By: Bianca Perreault, Contributor

Countless people think that being a Black student has always been the same as being a “regular” student. Obviously, many students can relate to being a minority visibly: not looking like everyone else, having different types of hair, skin tones and culture. Especially when coming from a small village or town, that receptivity can be even more dominant. But how is it at McMaster? What does it feel like to be a Black student in 2021 at McMaster University? 

Perhaps before 2021, the experience was different or even the same in its own way, but I believe that McMaster has improved its role in the Black community since last year. The Black Lives Matter movement in 2020 truly impacted the whole world. It was a beautiful and poignant reunion of a community fighting for its rights and Mac did not let these circumstances leave in a mist. As a matter of fact, McMaster put in place many different initiatives in support of our Black student community. As a Haitian student myself, I was more than pleased to discover all the opportunities and programs awaiting me and I can confidently say that I feel welcomed in my own skin.

First and foremost, McMaster’s Student Success Centre was a forum established to direct students towards the resources they may need.

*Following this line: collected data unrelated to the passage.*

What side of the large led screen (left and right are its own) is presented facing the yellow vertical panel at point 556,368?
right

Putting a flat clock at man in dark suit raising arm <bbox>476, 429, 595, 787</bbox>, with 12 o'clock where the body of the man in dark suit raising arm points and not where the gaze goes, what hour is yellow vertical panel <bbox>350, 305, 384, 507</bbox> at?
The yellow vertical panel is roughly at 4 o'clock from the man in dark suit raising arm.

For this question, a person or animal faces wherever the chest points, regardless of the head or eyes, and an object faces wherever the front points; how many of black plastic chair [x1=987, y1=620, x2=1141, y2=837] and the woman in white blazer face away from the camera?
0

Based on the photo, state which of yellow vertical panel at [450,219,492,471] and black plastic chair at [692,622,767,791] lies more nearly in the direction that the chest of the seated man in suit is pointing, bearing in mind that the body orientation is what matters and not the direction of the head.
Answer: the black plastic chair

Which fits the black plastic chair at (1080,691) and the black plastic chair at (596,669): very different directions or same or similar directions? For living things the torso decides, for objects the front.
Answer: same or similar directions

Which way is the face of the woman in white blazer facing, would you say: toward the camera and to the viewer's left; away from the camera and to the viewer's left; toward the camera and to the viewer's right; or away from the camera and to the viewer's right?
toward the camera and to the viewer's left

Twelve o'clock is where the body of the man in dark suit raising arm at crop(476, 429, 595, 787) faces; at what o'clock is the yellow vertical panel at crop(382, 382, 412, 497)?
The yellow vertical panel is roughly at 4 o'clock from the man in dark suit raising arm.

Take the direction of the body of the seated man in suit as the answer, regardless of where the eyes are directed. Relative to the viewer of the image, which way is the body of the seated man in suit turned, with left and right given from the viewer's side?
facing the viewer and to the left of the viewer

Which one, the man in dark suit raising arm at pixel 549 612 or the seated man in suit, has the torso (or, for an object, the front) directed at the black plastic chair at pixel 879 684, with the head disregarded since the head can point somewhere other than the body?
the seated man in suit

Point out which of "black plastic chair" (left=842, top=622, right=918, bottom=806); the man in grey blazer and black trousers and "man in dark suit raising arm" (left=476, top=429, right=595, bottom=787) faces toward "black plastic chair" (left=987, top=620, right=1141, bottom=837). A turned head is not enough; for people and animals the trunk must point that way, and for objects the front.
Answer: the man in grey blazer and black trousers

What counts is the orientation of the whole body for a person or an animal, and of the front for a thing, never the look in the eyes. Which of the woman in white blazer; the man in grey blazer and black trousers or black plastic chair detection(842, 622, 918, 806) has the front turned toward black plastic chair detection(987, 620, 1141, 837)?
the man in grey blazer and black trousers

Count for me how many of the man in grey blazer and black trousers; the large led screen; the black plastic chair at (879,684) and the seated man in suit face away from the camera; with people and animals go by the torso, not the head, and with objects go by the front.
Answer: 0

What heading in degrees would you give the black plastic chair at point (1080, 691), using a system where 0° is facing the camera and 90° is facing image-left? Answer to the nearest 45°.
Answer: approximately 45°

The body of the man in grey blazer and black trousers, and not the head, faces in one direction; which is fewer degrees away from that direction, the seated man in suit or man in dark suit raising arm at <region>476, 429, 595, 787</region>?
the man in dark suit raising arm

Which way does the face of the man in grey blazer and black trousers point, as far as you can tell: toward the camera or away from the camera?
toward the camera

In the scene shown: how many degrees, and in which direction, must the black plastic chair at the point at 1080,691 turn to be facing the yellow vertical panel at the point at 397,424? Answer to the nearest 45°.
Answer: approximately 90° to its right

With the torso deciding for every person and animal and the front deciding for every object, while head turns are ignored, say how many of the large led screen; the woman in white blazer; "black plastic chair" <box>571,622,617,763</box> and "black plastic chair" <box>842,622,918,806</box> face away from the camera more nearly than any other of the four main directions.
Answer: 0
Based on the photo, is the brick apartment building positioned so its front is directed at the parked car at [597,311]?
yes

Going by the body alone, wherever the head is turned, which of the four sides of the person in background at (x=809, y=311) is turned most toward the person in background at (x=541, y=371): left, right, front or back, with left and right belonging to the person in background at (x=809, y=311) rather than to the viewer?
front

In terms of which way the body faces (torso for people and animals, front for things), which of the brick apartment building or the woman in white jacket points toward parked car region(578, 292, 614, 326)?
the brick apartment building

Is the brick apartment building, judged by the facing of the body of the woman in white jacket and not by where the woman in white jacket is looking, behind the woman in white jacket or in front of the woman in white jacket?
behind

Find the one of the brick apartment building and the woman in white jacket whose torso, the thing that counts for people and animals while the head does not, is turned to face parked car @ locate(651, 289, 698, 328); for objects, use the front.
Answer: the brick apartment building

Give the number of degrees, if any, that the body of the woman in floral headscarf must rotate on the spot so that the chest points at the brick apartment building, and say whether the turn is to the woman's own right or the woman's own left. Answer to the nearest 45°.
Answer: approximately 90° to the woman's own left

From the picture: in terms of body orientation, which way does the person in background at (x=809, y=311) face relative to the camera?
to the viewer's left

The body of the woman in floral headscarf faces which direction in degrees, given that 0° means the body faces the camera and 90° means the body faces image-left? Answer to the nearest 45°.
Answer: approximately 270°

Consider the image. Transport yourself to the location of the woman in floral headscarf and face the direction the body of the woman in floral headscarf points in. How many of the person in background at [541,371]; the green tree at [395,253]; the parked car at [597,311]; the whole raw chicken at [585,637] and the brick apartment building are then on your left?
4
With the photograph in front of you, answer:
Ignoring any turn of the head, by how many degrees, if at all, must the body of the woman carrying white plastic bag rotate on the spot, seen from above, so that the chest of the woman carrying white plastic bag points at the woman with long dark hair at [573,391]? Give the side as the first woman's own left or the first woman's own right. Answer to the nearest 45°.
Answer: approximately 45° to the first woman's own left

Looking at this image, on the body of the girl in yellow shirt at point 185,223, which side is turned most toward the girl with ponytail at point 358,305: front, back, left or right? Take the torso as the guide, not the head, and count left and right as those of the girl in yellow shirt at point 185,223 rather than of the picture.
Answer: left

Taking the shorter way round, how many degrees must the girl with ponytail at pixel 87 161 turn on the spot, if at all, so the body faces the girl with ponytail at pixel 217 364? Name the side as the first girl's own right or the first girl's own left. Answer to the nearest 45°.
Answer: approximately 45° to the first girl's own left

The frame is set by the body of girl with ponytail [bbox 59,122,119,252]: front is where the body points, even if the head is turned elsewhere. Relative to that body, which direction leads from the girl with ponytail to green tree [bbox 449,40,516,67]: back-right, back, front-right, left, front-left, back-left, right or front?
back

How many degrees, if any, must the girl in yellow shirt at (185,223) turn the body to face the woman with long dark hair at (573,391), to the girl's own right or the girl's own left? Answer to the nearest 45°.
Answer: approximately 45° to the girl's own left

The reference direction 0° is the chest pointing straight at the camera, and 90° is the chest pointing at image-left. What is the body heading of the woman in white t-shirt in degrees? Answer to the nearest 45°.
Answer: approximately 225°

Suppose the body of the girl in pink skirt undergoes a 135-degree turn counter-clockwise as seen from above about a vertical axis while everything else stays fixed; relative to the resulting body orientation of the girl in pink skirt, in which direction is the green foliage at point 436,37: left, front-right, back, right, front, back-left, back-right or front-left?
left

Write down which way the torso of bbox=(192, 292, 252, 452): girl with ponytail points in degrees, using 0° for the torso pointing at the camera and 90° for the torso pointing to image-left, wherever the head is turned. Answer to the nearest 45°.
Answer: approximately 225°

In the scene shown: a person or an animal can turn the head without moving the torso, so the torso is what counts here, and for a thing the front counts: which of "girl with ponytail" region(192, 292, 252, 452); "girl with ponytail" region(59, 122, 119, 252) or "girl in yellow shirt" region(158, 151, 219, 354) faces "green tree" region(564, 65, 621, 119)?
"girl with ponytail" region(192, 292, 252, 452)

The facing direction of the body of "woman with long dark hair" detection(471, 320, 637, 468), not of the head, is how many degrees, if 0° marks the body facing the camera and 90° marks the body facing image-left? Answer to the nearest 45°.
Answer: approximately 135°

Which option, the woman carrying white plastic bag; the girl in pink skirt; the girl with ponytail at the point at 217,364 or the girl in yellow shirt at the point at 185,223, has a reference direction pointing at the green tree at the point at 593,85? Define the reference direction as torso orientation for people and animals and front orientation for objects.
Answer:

Perhaps the most marvelous thing about the organization is that they have specifically created a division for students of Black/African descent: the Black Student Success Centre. It is entirely dedicated to supporting and championing the success and well-being of Black students. Through fostering a positive student and athlete experience, they intend to value us at any level, whether that be academic, professional or personal. As a Black student myself, feeling like you have access to resources as much as any student is of the utmost priority. I believe that this division is a safe space for us to connect with people who feel comfortable nurturing our academic and personal growth at university. BSSC is guided by Unbuntu, an ancient African philosophy which means, “I am because you are.” Connection, community and collective success are emphasized by this word.

BSSC is not the only support we have at McMaster. In fact, the department of communication studies & multimedia and the department of history have created bursaries for up to $2,500 per year for many Black students based on their financial needs. It’s amazing to not only see the impact of these two initiatives on the Black community at McMaster, but also to recognize the true impact of the two programs supporting such bursaries. Through communication arises our ability to share milestones and recognition of one another. Through history, arguably the most critical part of our African-descendant story is shared and valued towards achieving shared, common knowledge. Even the fact that the bursary was put in place is in itself a form of thoughtful acknowledgement. 

Besides BSSC and Black Student Excellence scholarships, McMaster has established postdoctoral fellowships for Black graduates, a coaching program for Black scholars called Thrive, and launched employee resources for staff who identify as Black, Indigenous or a person of colour. While there are some that I haven’t even mentioned yet, Mac is committed to amplifying voices that can share our concerns and elevate their attention to an institutional level. Being a Black student at McMaster, I can fully expect to be supported and heard.